Este episodio cambió la vida de Iñigo, pero tardó años en pasar del vicio de la arrogancia a la virtud de la humildad. Iñigo tuvo que empezar de cero. Tuvo que humillarse para aceptar su ignorancia sobre el nuevo camino. El antiguo caballero caballeresco tuvo que ser educado como un niño. La vida de servicio que imaginó después de la bala de cañón significaba que el mundo ya no giraría a su alrededor.

Se dio cuenta de que necesitaba aprender latín para obtener la educación superior necesaria para su nueva vida de servicio. Su educación en letras no había estado al mismo nivel que su entrenamiento en armas, por lo que a los 33 años, el veterano de guerra discapacitado se apretujó en un banco con niños, como un padre hoy en día se acurruca en el escritorio de un niño de tercer grado en la noche de padres y maestros. . Allí, en lo que llamaríamos una escuela primaria en Barcelona, ​​comenzó Latin 101, conjugando verbos y declinando sustantivos con niños pequeños que probablemente se preguntaban qué estaba haciendo allí.

Con el tiempo empezó a ver que el servicio no era humillante, sino digno. Para servir a los pobres, tenía que ser pobre. Lo que buscaba, en una expresión española, era humildad amorosa: una humildad amorosa perfeccionada por la práctica que se convirtió en hábito. La humildad le enseñó a dar, lo que no había hecho, ya no aferrarse, lo que sí había hecho. Necesitaba mucha ayuda y aprendió a pedirla con entusiasmo y no de mala gana. Después de todo, era un completo novato en los mundos del aprendizaje, el servicio y la espiritualidad.

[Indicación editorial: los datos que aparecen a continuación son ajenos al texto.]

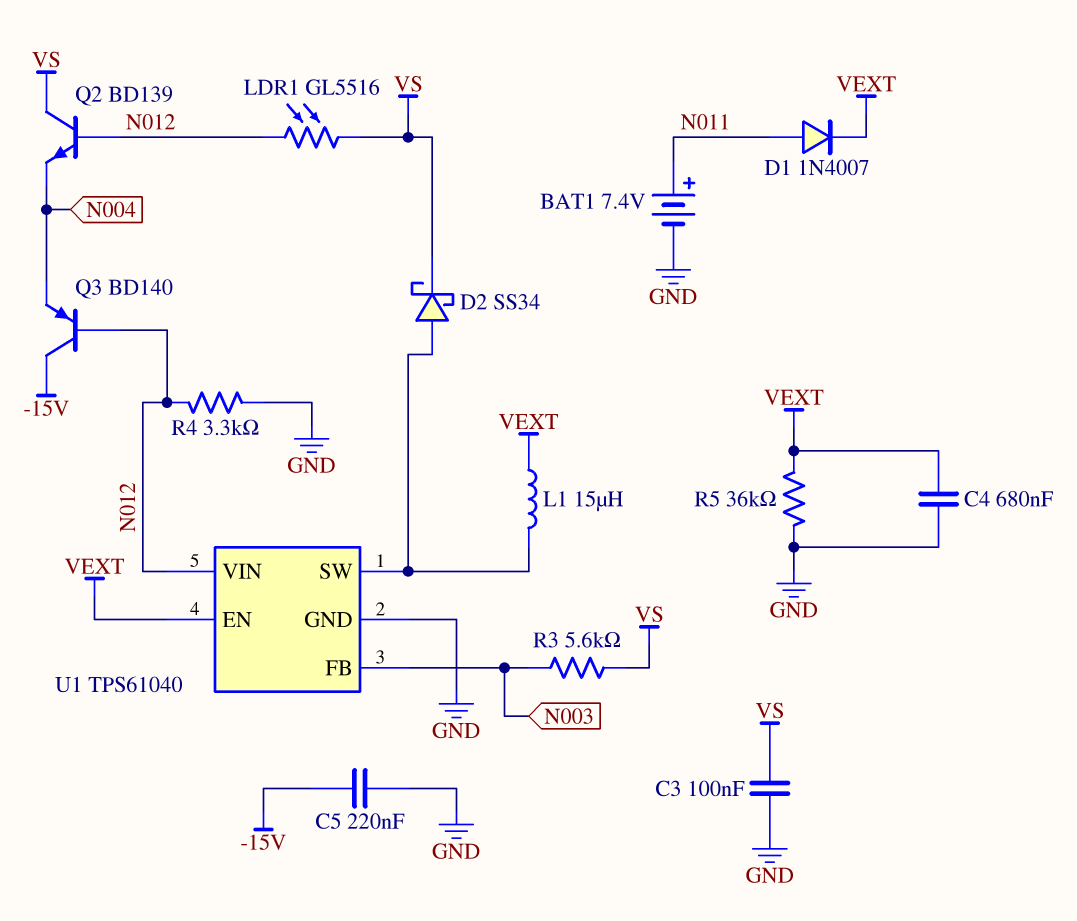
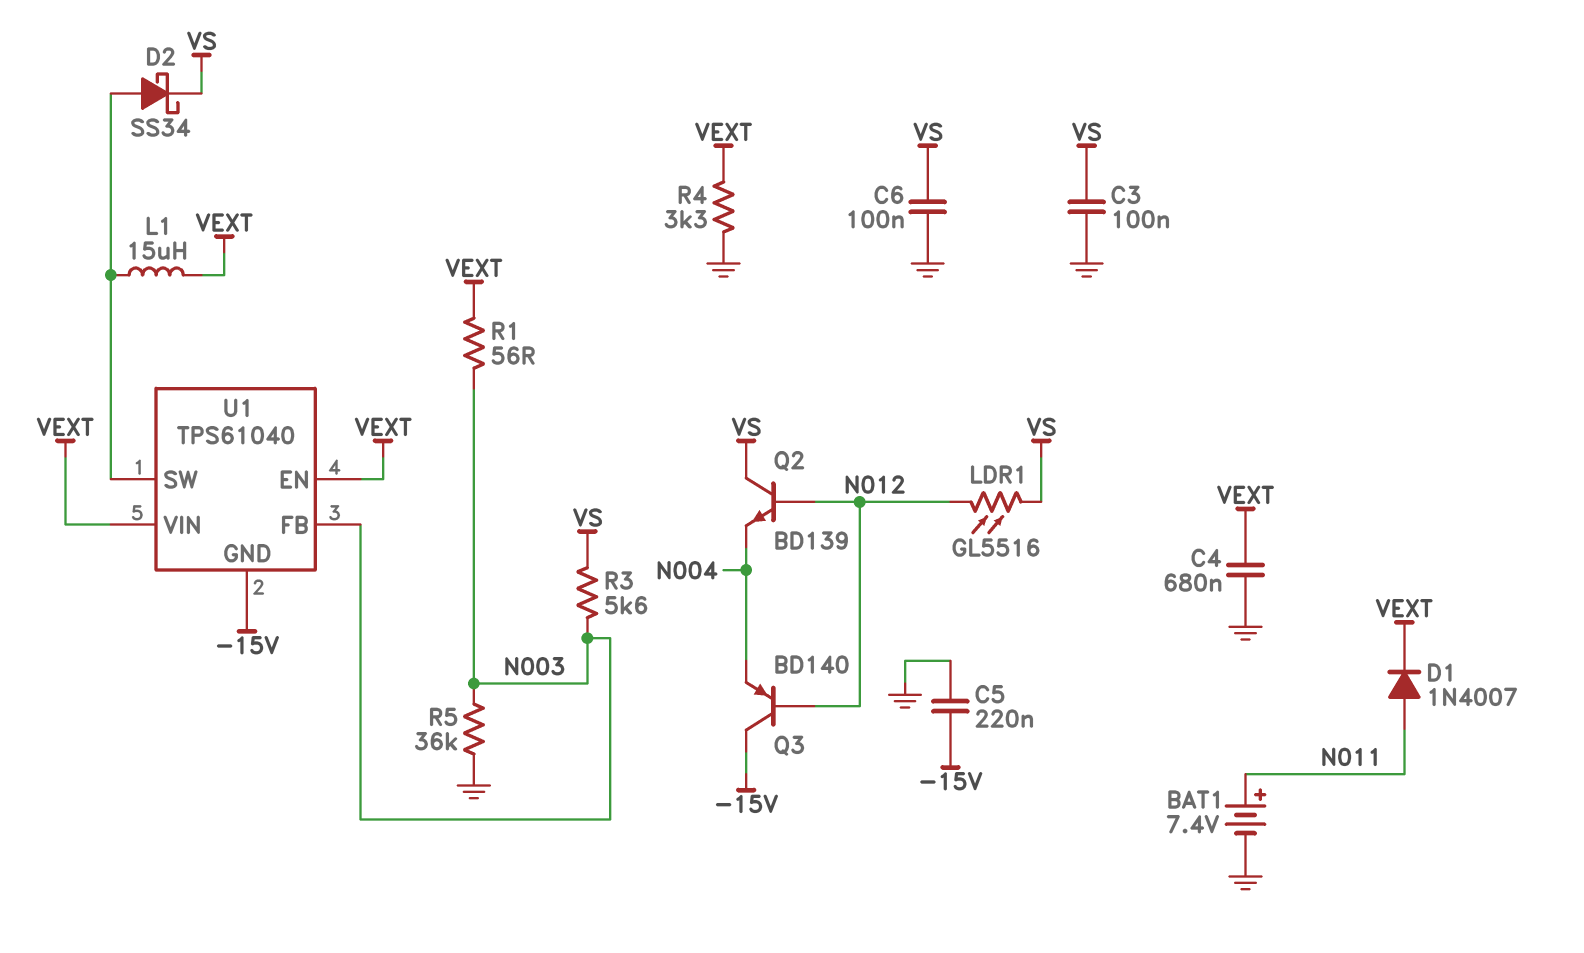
C6: none -> 100nF (GND, VS)
R1: none -> 56 (N003, VEXT)
R4: 3.3k (GND, N012) -> 3.3k (GND, VEXT)
R5: 36k (GND, VEXT) -> 36k (GND, N003)
U1 pin GND: GND -> -15V
U1 pin VIN: N012 -> VEXT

Ignatius, que tomó este nombre después de mudarse a París para realizar estudios avanzados cuando tenía poco más de 30 años, llevaba mucho tiempo llevando un diario de las percepciones que recibió en la oración, además de sus sentimientos acerca de estas experiencias. Reunió estas notas en lo que se llama Los Ejercicios Espirituales , un libro que no debe leerse tranquilamente, sino un manual para el director de un retiro. Allí identificó tres grados de ser amorosamente humilde.

En primer grado, sigues la ley de Dios para tomar buenas decisiones morales. El segundo grado de humildad es estar abierto a lo que se te presente. Esto a menudo se llama “indiferencia”, pero eso no implica que no le importe un lado o el otro: chocolate o vainilla, no importa, lo que sea. Para Ignacio, la indiferencia significa que te desprendes deliberadamente de los deseos impropios, ensimismados y egoístas que te ponen en primer lugar total y siempre. Es una forma de convertir “yo primero” en “tú primero”. Expresas tus deseos pero vas a donde te envían.

El tercer grado de humildad, que él dice que es el más perfecto y, por lo tanto, el más difícil de lograr, es elegir rutinariamente el camino correcto en lugar de simplemente someterse en obediencia a la autoridad de otra persona o ser indiferente.

Es muy fácil tachar a Ignacio de militante religioso con un problema psicológico de autoestima. Cuando lees cómo actuó Ignacio en los 20 años transcurridos entre sus heridas y el momento en que él y sus primeros compañeros fundaron los jesuitas, notas que tiende a los extremos, pero se van mitigando gradualmente. Debido a que estaba abierto a aprender sobre la humildad de otros que sabían más sobre el tipo de servicio y educación que pretendía, aprendió a modificar sus hábitos para servir a un propósito mayor.

Cuando estudiaba en Barcelona y luego en París, descubrió que el ayuno lo mareaba y alteraba sus hábitos de estudio. Se permitía soñar despierto con asuntos espirituales cuando debería haber estado prestando atención en clase. Ignacio vio que algo andaba mal, por lo que decidió buscar personas que supieran mejor, como eruditos y maestros de oración. Hay un tiempo para la oración, le dijeron, pero no es durante una conferencia. Si ayunar demasiado daña tu salud y tu sueño, entonces está interfiriendo con el estudio, que es tu trabajo principal aquí y ahora. Por lo tanto, reduce el ayuno. Y así lo hizo, y el resto, como dice el refrán, es historia.

La humildad le dio a Iñigo el coraje y la confianza para convertirse en Ignacio.